Yeah, actually I’m a really big fan. I mean obviously Something/Anything? is one of my favorite albums and I love Hermit of Mink Hollow. I listen to a lot of his stuff and I think “The Range War” is one of my favorite songs ever. I think the lyric on that is amazing and I think he’s a brilliant lyricist and one of my favorite singers, writers and producers as well.
No other writer has ever made that comparison between you and Todd Rundgren before?
Yeah, you might be the first person who’s ever spotted that actually. I was a big into that guy for a long time.
And a really brilliant producer as well.
And a pretty strange guy.
I’m glad to hear he’s a strange bird.
A lyric in “Every Inch Of You” was very telling: “I wanted to be a doctor/I wanted to be a vet/Until I heard ‘Communication Breakdown’ on the TDK D90 cassette.” That’s a nod to your heroes and to analog.
Oh, you remember the D90s from childhood days?
I still use cassettes.
Yeah, the D90 was like the classic model and you had Maxell LN as well. Because you could usually fit a whole album on each side.
Your reference to “Communication Breakdown” was also very cool. Did you listen to Zeppelin a lot?
Yeah absolutely. I, II, III and IV and Houses of the Holy were the ones that I was most sort of smitten by as a teen. I listen to Physical Graffiti a lot now as well. It’s always kinda like I have a favorite album and I go, “I is my favorite” and I listen to that for ages and then it’s II and then I go around. I started to really enjoy How the West Was Won, those live performances that you can get. I’d work out to those quite a bit.
What about some of the other classic English rock bands like Humble Pie or Free. Did they register on your radar?
None of that stuff made it to my brain or heart. I didn’t connect with it as a kid. I loved blues playing but in a much more mainstream way.
And how about more contemporary bands like 30 Seconds to Mars or My Chemical Romance?
I enjoy My Chemical Romance and I’ve never knowingly heard 30 Seconds to Mars. A lot of the modern stuff I haven’t listened to at all. There’s too much great stuff in the classics.
Bassist Frankie Poullain plays a great riff in “With a Woman.”
Oh yeah, the bass line. I think he’s got better as well over the years. I think he’s matured and grown into it. When we first reformed his playing had really improved.
Your solo in “With a Woman” was really good. Is the sound of your guitar on that solo and on the album in general a function of Bob Ezrin?
Yeah, it might be. It’s the classic sort of Les Paul Custom played through a Marshall Super Lead with a bit of a Tube Screamer in there.
“Keep Me Hanging On” is a good example of how you approach the rhythm guitars—one guitar plays a staccato sort of figure while the other one strums legato chords.
Well actually I think Dan played all the rhythm parts on that recording and I just played the guitar solo.
That was another one of your chicken pickin’ solos?
Yeah definitely. It’s the Les Paul again; I didn’t use anything fancy for that. The only sort of song that didn’t have a Les Paul solo would be “Livin’ Every Day Blind.” I played the first solo on a Les Paul and then the main solo I did on a Strat, which is very rare for me. And then the last bits of lead I played those on a Les Paul. I have to do two guitar changes if we do that one live.

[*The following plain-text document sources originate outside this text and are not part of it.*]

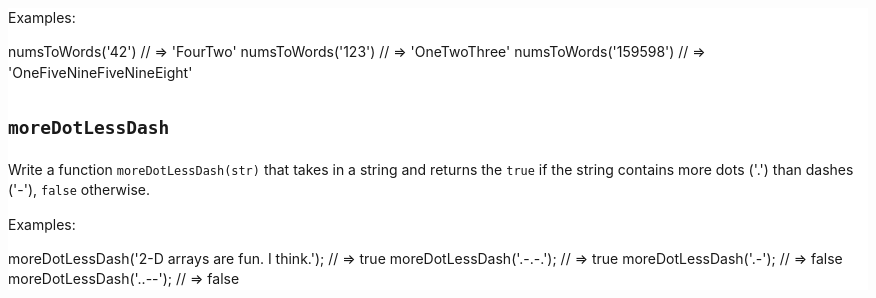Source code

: Examples:

 

numsToWords('42') // => 'FourTwo'
numsToWords('123') // => 'OneTwoThree'
numsToWords('159598') // => 'OneFiveNineFiveNineEight'

`moreDotLessDash`
-----------------

Write a function `moreDotLessDash(str)` that takes in a string and returns the `true` if the string contains more dots ('.') than dashes ('-'), `false` otherwise.

Examples:

 

moreDotLessDash('2-D arrays are fun. I think.');  // => true
moreDotLessDash('.-.-.');  // => true
moreDotLessDash('.-');  // => false
moreDotLessDash('..--');  // => false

You did that rocked out version of Radiohead’s “Street Spirit.” Are they a band you’ve listened to a lot?
Yeah, it is actually. The band has deeply influenced all of us. We just love that band.
You’ll be performing at the Isle of Wight?
Yeah. We played it once before actually back in ’03 and it’s a really nice day out. I’m really looking forward to it.
And you’re touring with Lady Gaga on the Born This Way Ball Tour. How did that happen?
Yeah. She chose us and for me it sort of feels ideal. I’m really excited about the opportunity and I think it’s gonna be a brilliant tour.
The Darkness haven’t really been around for about seven years. Does Hot Cakes represent who the band are in 2012?
Yeah, I think it’s a fair reflection of how things are at the moment. We’re playing better than we ever did and we’re kind of writing great stuff. And just really excited about the touring thing. Everything is going well.